Pick out each line of the records below that contains the string "order" and copy those lines in full.

— START —

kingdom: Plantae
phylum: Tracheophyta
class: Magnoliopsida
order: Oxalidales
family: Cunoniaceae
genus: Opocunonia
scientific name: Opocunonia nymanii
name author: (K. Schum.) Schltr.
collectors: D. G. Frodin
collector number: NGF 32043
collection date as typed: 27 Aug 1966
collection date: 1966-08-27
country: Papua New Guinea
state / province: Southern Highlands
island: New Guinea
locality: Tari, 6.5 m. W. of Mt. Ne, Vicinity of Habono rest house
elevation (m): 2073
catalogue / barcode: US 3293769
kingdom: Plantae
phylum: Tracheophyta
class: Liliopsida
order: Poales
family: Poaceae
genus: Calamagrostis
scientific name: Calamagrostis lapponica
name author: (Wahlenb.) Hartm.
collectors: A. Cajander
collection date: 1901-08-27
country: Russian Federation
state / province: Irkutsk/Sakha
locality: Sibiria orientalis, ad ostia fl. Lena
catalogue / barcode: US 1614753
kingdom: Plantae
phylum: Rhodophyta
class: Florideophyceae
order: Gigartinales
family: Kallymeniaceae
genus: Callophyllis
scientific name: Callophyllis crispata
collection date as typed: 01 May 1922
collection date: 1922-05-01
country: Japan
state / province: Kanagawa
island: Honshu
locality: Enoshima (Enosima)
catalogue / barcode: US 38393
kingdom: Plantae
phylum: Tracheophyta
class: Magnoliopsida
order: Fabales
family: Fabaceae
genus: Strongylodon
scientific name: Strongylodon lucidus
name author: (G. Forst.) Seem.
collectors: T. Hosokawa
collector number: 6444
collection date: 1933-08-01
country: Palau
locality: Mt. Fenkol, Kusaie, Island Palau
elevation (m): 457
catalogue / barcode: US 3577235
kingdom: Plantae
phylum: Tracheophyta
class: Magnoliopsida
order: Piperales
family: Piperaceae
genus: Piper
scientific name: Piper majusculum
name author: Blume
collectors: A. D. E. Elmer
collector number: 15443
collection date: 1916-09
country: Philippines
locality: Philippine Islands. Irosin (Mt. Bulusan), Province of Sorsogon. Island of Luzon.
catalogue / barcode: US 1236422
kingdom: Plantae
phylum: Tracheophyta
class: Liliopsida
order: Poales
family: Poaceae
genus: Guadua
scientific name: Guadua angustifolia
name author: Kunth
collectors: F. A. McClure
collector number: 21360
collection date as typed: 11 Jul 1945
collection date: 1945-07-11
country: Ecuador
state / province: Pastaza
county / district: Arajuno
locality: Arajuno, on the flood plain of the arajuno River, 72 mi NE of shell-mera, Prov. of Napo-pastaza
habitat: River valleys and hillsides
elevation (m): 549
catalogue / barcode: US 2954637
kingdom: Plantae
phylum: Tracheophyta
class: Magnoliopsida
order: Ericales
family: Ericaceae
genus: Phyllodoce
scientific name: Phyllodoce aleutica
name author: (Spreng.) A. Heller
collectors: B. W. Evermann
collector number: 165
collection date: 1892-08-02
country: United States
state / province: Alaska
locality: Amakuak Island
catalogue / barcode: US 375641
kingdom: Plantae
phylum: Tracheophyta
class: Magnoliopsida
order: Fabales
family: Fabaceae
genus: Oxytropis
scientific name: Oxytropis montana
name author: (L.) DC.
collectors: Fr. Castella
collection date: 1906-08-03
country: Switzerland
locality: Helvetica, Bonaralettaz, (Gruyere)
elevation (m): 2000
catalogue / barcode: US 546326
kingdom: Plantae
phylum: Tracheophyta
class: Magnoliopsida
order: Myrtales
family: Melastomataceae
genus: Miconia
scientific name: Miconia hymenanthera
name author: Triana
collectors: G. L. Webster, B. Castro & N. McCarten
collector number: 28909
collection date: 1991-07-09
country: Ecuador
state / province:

— END —

Correct response
order: Oxalidales
order: Poales
order: Gigartinales
order: Fabales
order: Piperales
order: Poales
order: Ericales
order: Fabales
order: Myrtales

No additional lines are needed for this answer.